La galanterie en voie de disparition
Offrir des fleurs, inviter une femme au restaurant… « Peut-on encore être galant ? » A l’heure de #MeToo, la question est pertinente et Jennifer Tamas, professeur américaine spécialisée ès lettres françaises, la pose sans ambages dans son livre Peut-on encore être galant ? (Seuil, 72 pages, 4,90 €). Mais en faisant de la galanterie « un mythe franco-français » faussé par le « regard masculin » - tels sont ses mots dans un entretien au Monde -, elle semble s’ôter les moyens d’y répondre.
Sa thèse : la galanterie est une issue trouvée par la société au XVIIe siècle pour résoudre les violences qui la traversent, en privilégiant « le débat d’idées et le respect conversationnel ». Parties prenantes, les femmes y trouvent enfin un avenir autre que « le couvent, le mariage ou la prostitution » - sic, simplification à usage médiatique ou conviction, de la part de Jennifer Tamas ? Puis la galanterie devient un truc de mecs, suivant un prisme féministe de strict obédience : « L’instrumentalisation d’une arme d’émancipation des femmes contre les femmes est un ressort classique de la domination masculine ».
Le danger d’un mot polysémique
Que de confusions ! Suivant le contexte et l’époque, le terme de galanterie est changeant. Qu’on se reporte à l’excellent Centre national de Ressources textuelles et lexicales (CNRTL) : la galanterie est « art de plaire en société », « disposition à courtiser une femme », « aventure amoureuse », « maladie vénérienne » et « prostitution ». C’est beaucoup pour un même mot. L’adjectif lui-même prend des colorations très diverses dans Vies des Dames galantes (Brantôme), Les Indes galantes (Rameau) ou Le Pasteur galant (Boucher)…
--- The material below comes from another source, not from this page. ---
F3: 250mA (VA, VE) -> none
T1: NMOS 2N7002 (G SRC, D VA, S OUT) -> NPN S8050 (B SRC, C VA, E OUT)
De la politesse désintéressée, où un homme tient la porte à une dame, aux sous-entendus grivois, le concept de galanterie n’est pas monolithique mais les féministes semblent les confondre pour les besoins de leur démonstration. Ainsi de Simone de Beauvoir écrivant ce parallèle lourd de sens : « La prostitution est tolérée, la galanterie encouragée » (Le Deuxième Sexe, 1949). La remise en cause de la galanterie n’a pas attendu Jennifer Tamas. Et, pour l'aspect mythique, Alain Viala avait publié La Galanterie, une mythologie française en 2019 (au Seuil, déjà).
Wokisme ou réaction
Désormais le féminisme se complique de wokisme : il s’agit de déconstruire. Jennifer Tamas est-elle woke ? Interrogée par BV, elle ne nous a pas répondu. Seule certitude, elle baigne dans un milieu qui l’est puisqu’elle enseigne à la Rutgers University, dans le New Jersey, qui se distingue par ses « Mercredis Woke », espace de discussion « sûr, inclusif et respectueux »… Enfin, pas pour tout le monde... Dans la faculté elle-même, les Blancs sont qualifiés peu ou prou de mauvais par nature par une professeur, et les Juifs ont été pris à parti en avril dernier par des étudiants pro-Palestiniens.
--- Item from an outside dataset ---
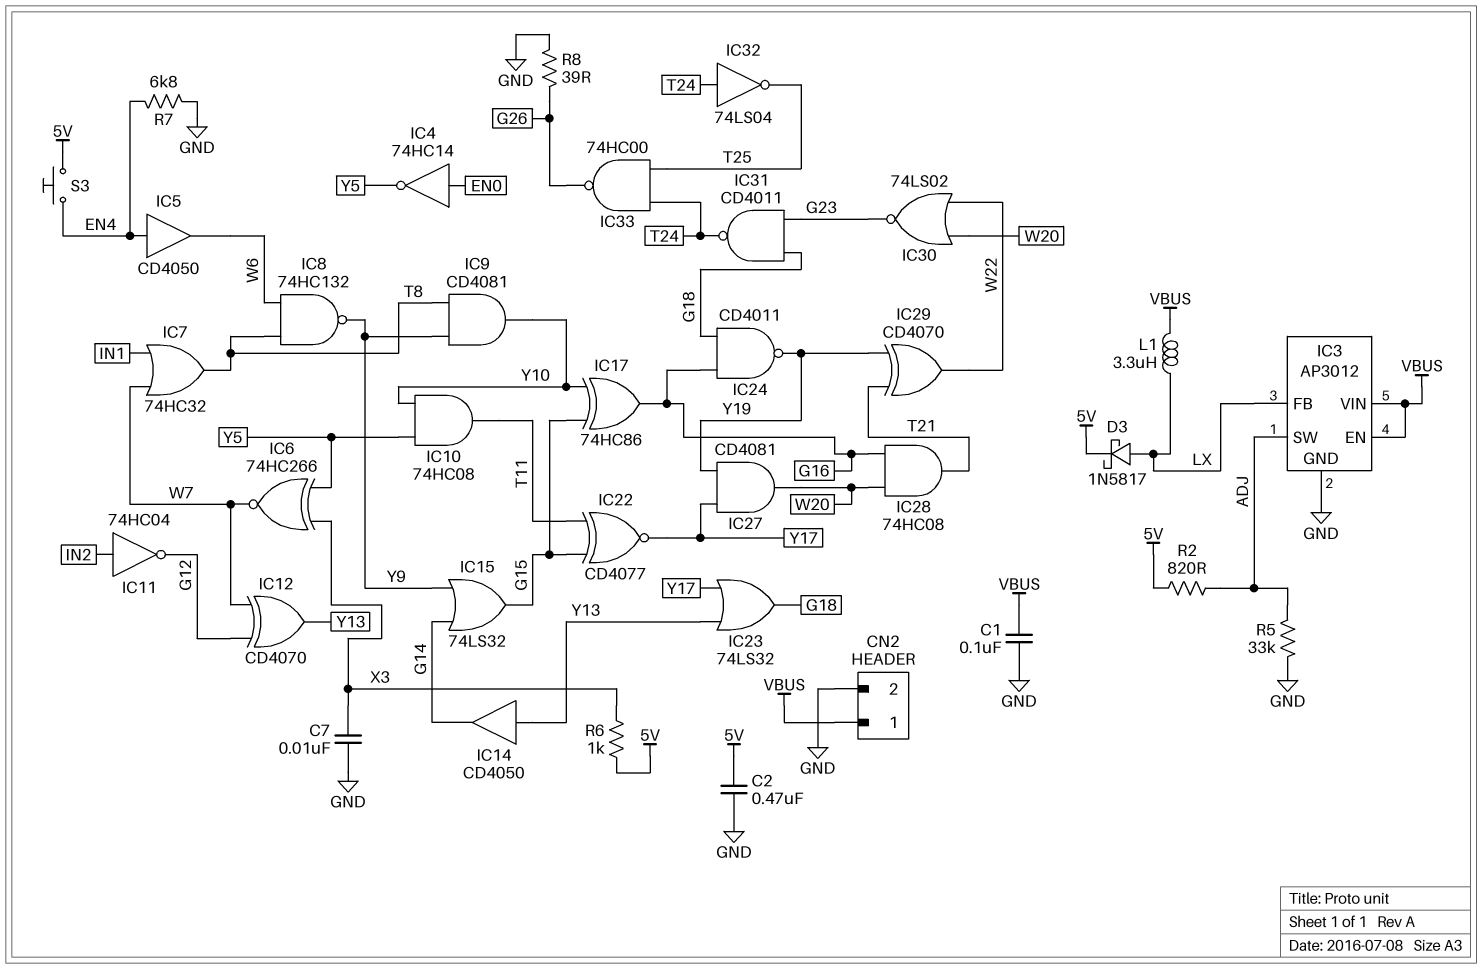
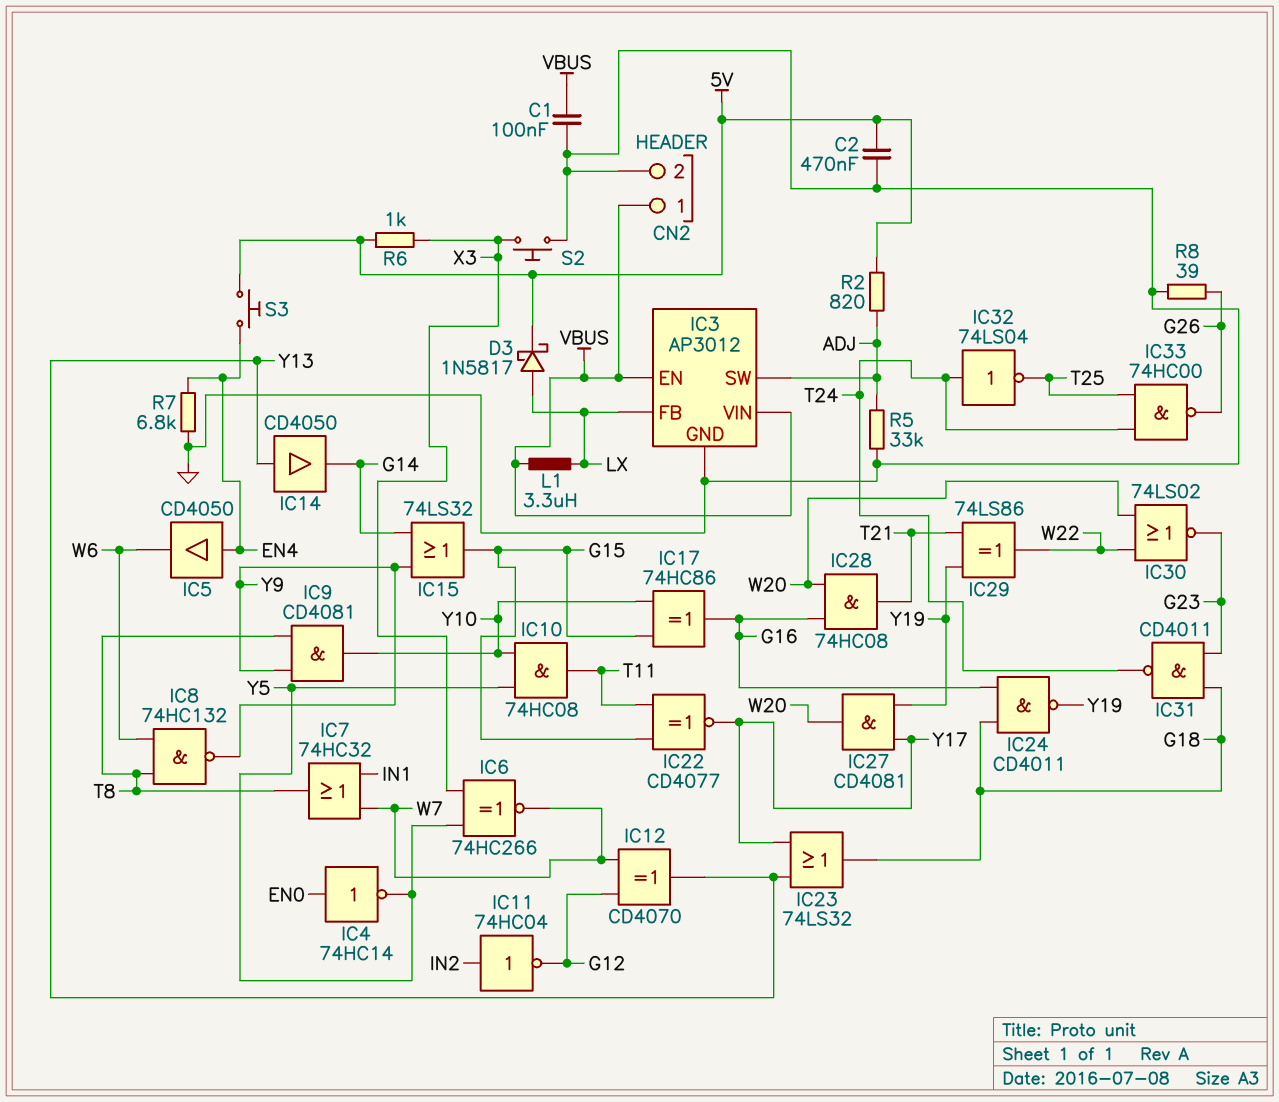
C7: 10nF (GND, X3) -> none
IC29: XOR CD4070 (in T21, in Y19, out W22) -> XOR 74LS86 (in T21, in Y19, out W22)
S2: none -> button (GND, X3)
Cependant Jennifer Tamas espère une renaissance de la galanterie fondée sur ce qui la caractérisait au XVIIe : « l’attention à l’autre, la condamnation de la violence, la valorisation de la discussion et de la nuance »; « Que ce soit avec un partenaire de vie, un membre de sa famille ou notre voisin dans le bus, la conversation peut réenchanter les liens humains. » Cette professeur américaine serait donc plus réactionnaire que woke. Non sans contradiction, car loin d’être un mythe comme elle l’écrit, la galanterie fut une spécificité bien française, perçue comme telle par les autres pays européens. Elle fut une haute marque de culture. « La galanterie a pour objet de civiliser les hommes », rappelait le militant écologiste Philippe de Roux. Si la déconstruire ne laisse d'autre choix que de « draguer » avec des phrases du style « wesh t’es bonne toi », ce sera sans nous.